▶ Activity: Continue the ScratchMaths text below, beginning after its last sentence, the one that introduces the 5Es.

▶ Study text:

+++

IOE - Faculty of Education and Society


Getting started

Each ScratchMaths module of work comprises of a detailed teacher guide with step-by-step instructions, example solutions and curriculum links as well as pupil presentations that can be used in the classroom, Scratch starter projects and printable posters. 

The materials can be used in conjunction with online or offline Scratch 2.0 which can be downloaded from the Scratch website: http://scratch.mit.edu

The Technical information page gives more information about setting up ScratchMaths within your classroom.

Why ScratchMaths?

All primary schools in England are now required to introduce programming and computational thinking as part of the primary curriculum. Similar changes are being made in other education systems in a number of other countries. The ScratchMaths curriculum provides a high-quality solution for fulfilling these requirements for pupils aged 9-11 years for the following reasons:

  • Explicit links with mathematics helps fit content into a busy teaching timetable by addressing important curriculum objectives in mathematics and computing as well as having suggested cross-curricular links with other subjects
  • Programming in schools has been shown to have the potential to develop higher levels of mathematical thinking in relation to aspects of number and mathematical abstraction as well as problem solving abilities.
  • Draws on alternative representations for challenging mathematical ideas providing a different approach for pupils who struggle to access mathematical concepts in the traditional ways.
  • Over 40 hours of materials, including extensive challenges for gifted and talented pupils as well as suggested adaptations for lower attainers.
Professional development

Professional development is a key component of the ScratchMaths curriculum as it encompasses not only the learning content but also a particular pedagogical approach, which we call the 5Es and is described briefly below.

+++

▶ Data shown:
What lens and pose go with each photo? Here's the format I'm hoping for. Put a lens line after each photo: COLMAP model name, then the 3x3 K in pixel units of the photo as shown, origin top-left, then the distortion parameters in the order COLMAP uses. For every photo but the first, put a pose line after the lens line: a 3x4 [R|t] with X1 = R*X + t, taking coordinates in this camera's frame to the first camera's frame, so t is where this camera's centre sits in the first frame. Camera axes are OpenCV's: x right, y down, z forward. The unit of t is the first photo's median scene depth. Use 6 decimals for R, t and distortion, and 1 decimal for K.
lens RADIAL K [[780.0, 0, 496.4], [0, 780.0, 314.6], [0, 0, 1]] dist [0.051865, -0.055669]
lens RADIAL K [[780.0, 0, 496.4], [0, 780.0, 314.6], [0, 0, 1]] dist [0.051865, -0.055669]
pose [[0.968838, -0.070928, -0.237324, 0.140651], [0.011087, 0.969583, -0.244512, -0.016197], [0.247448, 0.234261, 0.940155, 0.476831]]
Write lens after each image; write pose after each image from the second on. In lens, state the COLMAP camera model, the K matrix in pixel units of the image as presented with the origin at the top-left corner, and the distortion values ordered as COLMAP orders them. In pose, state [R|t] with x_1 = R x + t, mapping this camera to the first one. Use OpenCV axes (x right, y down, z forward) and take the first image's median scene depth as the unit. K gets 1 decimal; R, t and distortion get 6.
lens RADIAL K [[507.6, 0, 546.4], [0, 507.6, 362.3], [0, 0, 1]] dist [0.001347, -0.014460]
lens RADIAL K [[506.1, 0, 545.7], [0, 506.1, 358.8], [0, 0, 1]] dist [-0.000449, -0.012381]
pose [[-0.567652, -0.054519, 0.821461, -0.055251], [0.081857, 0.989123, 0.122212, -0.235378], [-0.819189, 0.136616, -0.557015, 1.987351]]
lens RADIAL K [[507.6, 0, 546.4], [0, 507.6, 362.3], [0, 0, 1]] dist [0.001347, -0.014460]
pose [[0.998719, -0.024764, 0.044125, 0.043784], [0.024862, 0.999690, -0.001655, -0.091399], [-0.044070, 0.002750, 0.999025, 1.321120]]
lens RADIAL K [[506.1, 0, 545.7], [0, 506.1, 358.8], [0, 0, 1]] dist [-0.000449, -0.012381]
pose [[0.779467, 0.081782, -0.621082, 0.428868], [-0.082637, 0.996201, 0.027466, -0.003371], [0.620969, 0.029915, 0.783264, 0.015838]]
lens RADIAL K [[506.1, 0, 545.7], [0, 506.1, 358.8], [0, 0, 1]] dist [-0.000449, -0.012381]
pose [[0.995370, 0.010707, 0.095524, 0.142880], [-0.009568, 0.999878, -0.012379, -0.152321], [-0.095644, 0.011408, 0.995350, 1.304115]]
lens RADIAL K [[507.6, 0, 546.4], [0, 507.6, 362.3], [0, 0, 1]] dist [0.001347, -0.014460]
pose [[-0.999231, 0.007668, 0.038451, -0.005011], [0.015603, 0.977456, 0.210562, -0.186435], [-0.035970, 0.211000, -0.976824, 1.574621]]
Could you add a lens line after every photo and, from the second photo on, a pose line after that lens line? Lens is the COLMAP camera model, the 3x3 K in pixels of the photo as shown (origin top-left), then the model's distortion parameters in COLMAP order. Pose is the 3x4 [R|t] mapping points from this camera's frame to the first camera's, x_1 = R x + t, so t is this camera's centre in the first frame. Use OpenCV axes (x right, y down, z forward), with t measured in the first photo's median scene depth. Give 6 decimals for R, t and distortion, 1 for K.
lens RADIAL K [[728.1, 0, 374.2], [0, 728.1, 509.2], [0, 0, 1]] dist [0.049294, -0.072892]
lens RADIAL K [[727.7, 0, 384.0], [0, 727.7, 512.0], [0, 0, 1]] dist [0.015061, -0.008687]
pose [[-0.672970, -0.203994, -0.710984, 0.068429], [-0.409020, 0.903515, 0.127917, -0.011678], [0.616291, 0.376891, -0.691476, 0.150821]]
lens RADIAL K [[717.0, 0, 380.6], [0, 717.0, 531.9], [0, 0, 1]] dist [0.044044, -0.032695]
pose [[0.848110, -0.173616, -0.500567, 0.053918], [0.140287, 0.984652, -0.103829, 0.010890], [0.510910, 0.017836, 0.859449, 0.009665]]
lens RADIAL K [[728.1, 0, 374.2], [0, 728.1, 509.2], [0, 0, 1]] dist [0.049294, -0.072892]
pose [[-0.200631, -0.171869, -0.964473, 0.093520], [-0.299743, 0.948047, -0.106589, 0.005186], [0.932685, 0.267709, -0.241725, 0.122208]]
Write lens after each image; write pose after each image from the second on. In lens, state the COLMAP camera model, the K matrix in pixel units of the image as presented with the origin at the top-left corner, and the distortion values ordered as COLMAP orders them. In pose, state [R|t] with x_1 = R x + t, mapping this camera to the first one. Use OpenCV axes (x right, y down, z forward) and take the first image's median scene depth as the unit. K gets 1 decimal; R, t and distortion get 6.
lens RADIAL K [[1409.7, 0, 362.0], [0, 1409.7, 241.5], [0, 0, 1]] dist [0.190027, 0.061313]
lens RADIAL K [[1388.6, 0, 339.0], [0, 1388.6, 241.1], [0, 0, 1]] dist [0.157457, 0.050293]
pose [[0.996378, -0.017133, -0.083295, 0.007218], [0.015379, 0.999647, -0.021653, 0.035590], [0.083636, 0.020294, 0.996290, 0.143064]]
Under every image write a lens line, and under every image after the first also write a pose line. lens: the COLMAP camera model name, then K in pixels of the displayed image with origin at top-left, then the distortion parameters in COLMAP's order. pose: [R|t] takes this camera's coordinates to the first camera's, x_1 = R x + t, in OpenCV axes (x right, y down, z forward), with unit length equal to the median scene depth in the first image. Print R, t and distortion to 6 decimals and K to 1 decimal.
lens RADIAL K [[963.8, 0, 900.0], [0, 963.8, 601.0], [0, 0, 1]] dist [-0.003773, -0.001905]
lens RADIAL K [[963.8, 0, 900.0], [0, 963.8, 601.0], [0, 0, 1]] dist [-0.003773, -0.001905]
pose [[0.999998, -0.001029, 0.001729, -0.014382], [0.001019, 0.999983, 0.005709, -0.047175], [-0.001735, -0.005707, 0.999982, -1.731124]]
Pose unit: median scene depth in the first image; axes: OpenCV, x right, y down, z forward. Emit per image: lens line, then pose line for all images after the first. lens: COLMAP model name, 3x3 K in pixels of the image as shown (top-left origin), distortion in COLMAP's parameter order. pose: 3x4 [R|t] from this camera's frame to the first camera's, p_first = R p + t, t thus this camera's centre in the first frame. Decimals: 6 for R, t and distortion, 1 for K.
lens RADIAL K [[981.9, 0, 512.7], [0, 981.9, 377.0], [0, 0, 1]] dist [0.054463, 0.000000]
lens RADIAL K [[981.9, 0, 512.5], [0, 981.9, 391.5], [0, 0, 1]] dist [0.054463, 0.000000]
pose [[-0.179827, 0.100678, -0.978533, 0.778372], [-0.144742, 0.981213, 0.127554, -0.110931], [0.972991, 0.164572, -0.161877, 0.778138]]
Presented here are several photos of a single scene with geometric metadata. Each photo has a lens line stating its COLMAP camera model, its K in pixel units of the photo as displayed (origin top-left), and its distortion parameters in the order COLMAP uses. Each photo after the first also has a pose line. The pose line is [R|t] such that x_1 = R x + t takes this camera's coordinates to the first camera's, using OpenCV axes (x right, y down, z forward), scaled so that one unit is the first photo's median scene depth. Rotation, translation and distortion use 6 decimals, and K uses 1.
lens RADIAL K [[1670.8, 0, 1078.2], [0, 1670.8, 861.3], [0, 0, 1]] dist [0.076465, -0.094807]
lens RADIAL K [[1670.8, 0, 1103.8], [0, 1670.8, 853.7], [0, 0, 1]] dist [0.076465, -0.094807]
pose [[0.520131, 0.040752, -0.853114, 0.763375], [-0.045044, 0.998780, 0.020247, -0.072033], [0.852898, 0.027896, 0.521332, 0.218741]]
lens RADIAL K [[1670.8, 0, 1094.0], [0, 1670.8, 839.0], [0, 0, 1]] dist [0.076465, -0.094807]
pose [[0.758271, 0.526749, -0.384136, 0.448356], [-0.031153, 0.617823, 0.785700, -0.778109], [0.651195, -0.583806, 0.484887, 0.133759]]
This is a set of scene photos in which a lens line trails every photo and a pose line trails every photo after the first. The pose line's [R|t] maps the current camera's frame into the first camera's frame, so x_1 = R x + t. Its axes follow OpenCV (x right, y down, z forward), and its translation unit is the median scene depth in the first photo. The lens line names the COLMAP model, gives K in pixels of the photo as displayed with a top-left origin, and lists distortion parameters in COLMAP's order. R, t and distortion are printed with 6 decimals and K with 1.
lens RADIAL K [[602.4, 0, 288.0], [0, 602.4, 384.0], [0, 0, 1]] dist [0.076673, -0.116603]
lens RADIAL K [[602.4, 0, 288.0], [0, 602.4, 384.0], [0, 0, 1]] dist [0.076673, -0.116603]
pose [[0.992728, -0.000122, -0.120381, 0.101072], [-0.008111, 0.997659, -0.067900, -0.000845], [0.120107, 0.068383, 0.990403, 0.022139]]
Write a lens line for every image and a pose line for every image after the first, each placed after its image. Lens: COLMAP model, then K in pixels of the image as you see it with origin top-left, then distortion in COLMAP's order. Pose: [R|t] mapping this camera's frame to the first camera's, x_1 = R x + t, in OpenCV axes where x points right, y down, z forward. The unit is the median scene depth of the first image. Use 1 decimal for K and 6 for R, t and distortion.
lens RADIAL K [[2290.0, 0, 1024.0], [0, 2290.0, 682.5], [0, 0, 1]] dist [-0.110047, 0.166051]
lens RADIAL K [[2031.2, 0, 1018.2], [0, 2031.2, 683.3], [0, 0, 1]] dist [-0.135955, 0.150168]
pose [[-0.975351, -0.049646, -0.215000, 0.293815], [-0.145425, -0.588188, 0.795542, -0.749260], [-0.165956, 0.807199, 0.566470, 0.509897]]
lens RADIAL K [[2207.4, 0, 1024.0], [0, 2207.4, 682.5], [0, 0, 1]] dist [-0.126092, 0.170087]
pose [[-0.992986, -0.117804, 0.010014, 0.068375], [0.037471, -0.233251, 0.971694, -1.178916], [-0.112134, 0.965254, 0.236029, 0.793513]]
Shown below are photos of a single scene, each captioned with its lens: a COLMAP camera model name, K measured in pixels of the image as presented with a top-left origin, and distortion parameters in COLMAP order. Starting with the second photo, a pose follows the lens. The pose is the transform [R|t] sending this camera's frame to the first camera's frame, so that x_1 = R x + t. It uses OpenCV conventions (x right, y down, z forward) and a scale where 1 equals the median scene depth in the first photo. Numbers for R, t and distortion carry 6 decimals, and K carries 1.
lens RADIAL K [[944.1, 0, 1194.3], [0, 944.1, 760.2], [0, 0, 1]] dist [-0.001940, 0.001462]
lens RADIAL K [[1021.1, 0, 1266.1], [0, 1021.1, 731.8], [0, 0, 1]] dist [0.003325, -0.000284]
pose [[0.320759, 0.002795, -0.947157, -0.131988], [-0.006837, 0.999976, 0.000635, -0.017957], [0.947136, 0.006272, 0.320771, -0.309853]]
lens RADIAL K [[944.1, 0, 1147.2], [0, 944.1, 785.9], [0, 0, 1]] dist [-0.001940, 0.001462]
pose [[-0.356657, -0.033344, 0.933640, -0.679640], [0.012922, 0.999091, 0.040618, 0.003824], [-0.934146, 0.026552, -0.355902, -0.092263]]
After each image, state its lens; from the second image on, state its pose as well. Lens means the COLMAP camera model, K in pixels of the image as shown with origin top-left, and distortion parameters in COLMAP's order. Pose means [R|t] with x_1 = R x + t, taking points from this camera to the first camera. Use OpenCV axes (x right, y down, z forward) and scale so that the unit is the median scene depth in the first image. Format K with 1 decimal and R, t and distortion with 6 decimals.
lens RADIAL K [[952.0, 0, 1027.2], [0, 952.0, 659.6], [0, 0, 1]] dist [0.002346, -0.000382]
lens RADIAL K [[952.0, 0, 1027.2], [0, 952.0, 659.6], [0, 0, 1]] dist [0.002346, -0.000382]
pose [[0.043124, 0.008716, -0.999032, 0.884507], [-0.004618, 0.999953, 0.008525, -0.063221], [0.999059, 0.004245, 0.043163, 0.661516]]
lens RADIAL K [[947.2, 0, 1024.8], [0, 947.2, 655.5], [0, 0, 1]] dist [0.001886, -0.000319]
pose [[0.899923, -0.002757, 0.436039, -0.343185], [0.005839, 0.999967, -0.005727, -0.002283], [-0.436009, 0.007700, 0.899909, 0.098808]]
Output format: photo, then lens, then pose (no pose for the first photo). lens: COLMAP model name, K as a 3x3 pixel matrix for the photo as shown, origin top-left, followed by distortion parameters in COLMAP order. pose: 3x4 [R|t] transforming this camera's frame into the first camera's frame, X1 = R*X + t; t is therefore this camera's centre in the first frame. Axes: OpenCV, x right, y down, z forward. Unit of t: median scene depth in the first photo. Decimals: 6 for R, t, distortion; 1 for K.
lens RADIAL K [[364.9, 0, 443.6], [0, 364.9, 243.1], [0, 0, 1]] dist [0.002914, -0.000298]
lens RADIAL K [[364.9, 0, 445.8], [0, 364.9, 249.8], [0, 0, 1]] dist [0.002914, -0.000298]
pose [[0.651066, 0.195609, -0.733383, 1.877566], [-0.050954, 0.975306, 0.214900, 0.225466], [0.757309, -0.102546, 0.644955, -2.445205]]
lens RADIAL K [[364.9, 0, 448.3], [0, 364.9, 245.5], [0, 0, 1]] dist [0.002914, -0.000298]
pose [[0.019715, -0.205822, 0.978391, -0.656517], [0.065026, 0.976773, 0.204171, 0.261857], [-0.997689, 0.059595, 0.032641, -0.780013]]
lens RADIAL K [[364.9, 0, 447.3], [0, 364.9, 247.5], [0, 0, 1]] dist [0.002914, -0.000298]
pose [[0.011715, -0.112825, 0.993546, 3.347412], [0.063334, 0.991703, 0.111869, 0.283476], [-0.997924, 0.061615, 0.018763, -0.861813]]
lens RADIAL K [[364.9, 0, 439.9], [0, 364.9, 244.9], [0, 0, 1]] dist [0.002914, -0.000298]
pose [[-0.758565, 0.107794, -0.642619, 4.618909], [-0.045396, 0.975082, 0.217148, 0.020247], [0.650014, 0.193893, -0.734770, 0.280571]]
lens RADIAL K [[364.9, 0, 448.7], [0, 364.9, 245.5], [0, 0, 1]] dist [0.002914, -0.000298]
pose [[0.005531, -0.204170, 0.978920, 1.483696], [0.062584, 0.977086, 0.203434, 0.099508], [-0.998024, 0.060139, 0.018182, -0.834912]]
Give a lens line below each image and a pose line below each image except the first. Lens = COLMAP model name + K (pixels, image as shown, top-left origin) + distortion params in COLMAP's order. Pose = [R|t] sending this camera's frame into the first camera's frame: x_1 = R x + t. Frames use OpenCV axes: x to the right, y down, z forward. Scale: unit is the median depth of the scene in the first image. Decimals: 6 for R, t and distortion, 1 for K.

+++

▶ Answer area:
Learning through exploration enables pupils to deal with different constraints and ambiguity through employing skills such as iterative thinking, problem solving and creativity. We therefore advocate the provision of opportunities to investigate key ScratchMaths ideas and try things out as well as to experiment with different strategies for debugging.


A crucial aspect of understanding ideas is being able to explain what has been learned and articulating the reasons behind a chosen approach. This helps with clarifying ideas, simply expressing them explicitly as well as in answering questions from peers. We encourage the incorporation of reflective questions and opportunities for discussion with others about the ideas that pupils have been exploring during ScratchMaths lessons.


It is important to have a goal in mind when building a computer program and to predict what the outcome might be before trying it out. We believe in providing opportunities for the consideration of a program goal and encouragement to predict potential outcomes when using different strategies to realise this goal.


Collaborating and sharing is a powerful way to learn. This allows you to 'decentre', while trying to see a problem from another's perspective as well as defend your own approach and compare it with others. We suggest the inclusion of meaningful opportunities to share and build on others' ideas, whilst acknowledging the on-going development of collaboration skills and providing appropriate scaffolding for these activities.


To make connections between programming and mathematics the ideas developed through Scratch programming have to be re-contextualised and re-built in the language of mathematics. We recommend any links with conventional mathematics to be made explicit during the activities and also for the provision of opportunities to re-contextualise their learning in an environment outside of Scratch.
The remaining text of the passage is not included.